Exercise requirements: Every line below that holds the string "releases" must be copied.

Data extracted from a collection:
══════

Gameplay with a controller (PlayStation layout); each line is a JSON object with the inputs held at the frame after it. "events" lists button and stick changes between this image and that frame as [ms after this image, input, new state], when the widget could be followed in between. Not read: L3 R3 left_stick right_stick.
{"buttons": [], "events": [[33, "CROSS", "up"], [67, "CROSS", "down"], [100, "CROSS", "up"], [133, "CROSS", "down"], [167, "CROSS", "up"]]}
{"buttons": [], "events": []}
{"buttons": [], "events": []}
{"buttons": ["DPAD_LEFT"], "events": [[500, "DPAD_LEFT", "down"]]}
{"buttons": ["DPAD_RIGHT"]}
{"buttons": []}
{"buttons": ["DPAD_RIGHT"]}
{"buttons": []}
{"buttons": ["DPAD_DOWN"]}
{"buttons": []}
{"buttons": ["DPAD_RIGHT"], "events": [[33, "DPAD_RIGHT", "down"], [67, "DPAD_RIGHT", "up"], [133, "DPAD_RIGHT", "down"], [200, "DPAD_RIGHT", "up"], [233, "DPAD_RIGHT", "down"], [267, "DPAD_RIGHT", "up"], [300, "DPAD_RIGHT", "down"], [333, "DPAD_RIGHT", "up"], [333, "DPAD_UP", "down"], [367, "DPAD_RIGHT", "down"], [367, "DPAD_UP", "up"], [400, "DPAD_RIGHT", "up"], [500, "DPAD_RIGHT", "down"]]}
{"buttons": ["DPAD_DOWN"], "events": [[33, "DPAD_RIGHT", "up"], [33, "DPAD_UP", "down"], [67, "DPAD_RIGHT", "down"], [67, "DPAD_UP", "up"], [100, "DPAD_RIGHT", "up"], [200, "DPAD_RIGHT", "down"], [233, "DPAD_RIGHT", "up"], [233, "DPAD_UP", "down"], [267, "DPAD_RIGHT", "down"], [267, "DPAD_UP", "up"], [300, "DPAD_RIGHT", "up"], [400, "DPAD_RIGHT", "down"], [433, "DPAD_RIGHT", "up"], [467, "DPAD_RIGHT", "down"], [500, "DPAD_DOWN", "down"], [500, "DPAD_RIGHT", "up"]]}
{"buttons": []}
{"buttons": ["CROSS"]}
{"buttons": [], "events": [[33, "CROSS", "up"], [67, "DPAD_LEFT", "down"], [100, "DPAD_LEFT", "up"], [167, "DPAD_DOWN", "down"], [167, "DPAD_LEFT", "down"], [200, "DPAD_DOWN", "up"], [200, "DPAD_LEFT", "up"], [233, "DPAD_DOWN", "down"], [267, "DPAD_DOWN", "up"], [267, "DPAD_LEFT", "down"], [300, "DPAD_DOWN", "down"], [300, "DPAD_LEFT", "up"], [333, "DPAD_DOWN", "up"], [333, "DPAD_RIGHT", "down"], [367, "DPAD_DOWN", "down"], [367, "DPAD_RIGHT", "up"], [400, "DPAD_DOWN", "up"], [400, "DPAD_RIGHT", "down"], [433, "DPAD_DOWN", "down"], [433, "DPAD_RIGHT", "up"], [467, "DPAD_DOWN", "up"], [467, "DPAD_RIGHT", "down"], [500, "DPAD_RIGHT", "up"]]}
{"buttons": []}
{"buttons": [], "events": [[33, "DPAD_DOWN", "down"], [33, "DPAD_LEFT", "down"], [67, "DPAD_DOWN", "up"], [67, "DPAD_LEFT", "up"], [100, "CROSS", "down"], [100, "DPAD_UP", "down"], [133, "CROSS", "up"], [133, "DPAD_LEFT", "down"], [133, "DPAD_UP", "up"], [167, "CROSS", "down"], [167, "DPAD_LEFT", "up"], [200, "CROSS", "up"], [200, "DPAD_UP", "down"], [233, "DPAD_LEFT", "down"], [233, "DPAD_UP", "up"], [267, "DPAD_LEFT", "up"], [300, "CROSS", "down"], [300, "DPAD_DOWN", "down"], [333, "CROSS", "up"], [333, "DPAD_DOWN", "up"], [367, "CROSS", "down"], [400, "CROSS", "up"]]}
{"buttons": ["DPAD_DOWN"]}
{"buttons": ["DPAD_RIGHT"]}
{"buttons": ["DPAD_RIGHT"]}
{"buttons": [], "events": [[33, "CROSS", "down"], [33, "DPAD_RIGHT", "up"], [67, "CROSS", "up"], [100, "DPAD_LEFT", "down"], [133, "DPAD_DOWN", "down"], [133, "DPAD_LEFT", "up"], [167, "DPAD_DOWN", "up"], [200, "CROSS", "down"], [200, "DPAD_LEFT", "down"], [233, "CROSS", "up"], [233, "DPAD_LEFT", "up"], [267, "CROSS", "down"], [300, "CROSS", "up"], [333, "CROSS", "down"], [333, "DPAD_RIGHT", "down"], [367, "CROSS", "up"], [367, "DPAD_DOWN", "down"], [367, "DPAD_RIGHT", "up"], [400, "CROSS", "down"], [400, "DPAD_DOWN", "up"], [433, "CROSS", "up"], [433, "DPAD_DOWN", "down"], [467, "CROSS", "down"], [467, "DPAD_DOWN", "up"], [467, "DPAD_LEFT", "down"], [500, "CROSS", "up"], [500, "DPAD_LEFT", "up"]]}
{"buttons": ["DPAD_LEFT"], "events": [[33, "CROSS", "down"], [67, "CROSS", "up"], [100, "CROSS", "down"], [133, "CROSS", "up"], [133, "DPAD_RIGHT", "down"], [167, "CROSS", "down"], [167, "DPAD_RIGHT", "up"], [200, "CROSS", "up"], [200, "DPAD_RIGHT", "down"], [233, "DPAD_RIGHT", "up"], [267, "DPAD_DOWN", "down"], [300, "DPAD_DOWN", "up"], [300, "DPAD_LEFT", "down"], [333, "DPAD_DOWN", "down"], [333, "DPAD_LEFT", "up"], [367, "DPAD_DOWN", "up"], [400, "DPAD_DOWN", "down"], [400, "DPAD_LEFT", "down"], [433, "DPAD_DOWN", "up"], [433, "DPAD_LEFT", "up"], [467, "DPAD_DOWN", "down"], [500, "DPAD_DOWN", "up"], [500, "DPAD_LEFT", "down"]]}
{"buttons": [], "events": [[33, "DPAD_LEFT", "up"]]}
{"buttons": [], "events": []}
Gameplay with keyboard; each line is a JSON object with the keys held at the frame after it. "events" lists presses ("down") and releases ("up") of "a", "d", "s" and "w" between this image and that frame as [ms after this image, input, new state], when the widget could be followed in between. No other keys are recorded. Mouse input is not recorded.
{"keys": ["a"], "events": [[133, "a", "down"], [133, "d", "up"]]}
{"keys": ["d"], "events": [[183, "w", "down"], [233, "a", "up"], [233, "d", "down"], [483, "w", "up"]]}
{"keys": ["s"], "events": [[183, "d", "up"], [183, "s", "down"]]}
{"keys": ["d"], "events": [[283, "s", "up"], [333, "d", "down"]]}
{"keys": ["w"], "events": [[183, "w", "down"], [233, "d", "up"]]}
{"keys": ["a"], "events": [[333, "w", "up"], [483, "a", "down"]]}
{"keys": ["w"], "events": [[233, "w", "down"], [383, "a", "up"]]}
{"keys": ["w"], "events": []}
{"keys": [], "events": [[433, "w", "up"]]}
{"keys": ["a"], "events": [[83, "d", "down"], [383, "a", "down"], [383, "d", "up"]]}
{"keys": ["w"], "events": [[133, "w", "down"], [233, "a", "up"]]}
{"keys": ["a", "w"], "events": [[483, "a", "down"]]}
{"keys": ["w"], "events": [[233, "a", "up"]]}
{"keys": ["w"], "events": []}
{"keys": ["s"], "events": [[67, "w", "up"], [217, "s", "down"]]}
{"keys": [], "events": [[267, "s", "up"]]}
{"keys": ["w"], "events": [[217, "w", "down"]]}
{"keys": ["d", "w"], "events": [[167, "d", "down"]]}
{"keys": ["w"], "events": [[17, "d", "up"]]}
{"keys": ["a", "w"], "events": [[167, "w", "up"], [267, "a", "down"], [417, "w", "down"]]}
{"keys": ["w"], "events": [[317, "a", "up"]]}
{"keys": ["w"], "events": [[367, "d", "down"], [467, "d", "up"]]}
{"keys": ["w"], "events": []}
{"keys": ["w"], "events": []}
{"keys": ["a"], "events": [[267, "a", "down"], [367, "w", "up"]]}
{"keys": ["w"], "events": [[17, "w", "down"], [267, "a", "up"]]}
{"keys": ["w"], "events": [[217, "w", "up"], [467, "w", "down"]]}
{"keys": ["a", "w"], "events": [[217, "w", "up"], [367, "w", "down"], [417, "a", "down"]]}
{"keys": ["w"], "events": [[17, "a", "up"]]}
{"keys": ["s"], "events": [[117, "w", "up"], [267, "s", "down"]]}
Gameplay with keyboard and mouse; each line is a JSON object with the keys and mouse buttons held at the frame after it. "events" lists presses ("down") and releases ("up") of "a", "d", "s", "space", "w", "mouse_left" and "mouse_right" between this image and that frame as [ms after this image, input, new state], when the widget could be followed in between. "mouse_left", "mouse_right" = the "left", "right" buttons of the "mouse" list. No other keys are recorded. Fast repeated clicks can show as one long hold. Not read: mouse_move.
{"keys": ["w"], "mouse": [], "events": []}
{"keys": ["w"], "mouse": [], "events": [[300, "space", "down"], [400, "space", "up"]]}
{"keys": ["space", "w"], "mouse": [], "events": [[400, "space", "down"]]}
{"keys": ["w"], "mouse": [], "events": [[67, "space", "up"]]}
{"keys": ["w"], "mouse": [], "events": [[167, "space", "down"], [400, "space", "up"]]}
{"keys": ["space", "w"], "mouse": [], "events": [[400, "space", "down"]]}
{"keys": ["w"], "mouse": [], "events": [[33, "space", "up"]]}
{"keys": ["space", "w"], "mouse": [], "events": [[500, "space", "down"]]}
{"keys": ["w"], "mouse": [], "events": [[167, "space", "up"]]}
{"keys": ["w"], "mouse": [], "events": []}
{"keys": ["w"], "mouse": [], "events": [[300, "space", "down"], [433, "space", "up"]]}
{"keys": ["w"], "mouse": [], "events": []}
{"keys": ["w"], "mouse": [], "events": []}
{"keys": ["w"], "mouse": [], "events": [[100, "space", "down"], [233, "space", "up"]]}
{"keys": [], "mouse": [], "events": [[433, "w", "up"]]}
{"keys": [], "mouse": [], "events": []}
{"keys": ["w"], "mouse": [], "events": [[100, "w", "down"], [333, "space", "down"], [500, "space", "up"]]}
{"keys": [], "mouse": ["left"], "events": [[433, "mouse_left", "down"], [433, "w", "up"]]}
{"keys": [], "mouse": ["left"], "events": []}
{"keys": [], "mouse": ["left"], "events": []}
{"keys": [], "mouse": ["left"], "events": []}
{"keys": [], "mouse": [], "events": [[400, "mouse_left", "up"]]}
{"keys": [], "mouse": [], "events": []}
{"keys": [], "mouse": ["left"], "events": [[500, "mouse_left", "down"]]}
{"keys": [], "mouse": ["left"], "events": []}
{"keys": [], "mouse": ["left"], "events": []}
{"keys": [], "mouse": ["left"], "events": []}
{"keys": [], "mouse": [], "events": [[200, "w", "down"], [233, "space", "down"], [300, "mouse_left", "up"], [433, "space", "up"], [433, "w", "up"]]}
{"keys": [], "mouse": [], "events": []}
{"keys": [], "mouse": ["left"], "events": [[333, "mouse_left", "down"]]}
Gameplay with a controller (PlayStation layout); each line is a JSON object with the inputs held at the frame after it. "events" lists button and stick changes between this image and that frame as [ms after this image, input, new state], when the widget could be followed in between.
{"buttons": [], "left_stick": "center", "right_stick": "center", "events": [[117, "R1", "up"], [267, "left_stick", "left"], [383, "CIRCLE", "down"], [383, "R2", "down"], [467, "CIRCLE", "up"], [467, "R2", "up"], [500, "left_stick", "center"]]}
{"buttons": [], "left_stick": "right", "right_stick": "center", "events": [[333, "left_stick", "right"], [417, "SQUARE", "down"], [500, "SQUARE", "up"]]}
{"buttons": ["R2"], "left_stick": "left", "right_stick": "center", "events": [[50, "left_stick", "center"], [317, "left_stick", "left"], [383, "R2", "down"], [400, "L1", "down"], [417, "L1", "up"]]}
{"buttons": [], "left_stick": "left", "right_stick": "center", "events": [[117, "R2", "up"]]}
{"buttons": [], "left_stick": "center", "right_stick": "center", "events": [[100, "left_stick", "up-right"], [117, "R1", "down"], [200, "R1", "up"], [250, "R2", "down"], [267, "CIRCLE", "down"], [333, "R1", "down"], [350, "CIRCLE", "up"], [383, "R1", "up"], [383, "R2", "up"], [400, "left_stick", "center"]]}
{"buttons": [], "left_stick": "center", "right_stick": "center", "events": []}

══════

Finished exercise:
Gameplay with keyboard; each line is a JSON object with the keys held at the frame after it. "events" lists presses ("down") and releases ("up") of "a", "d", "s" and "w" between this image and that frame as [ms after this image, input, new state], when the widget could be followed in between. No other keys are recorded. Mouse input is not recorded.
Gameplay with keyboard and mouse; each line is a JSON object with the keys and mouse buttons held at the frame after it. "events" lists presses ("down") and releases ("up") of "a", "d", "s", "space", "w", "mouse_left" and "mouse_right" between this image and that frame as [ms after this image, input, new state], when the widget could be followed in between. "mouse_left", "mouse_right" = the "left", "right" buttons of the "mouse" list. No other keys are recorded. Fast repeated clicks can show as one long hold. Not read: mouse_move.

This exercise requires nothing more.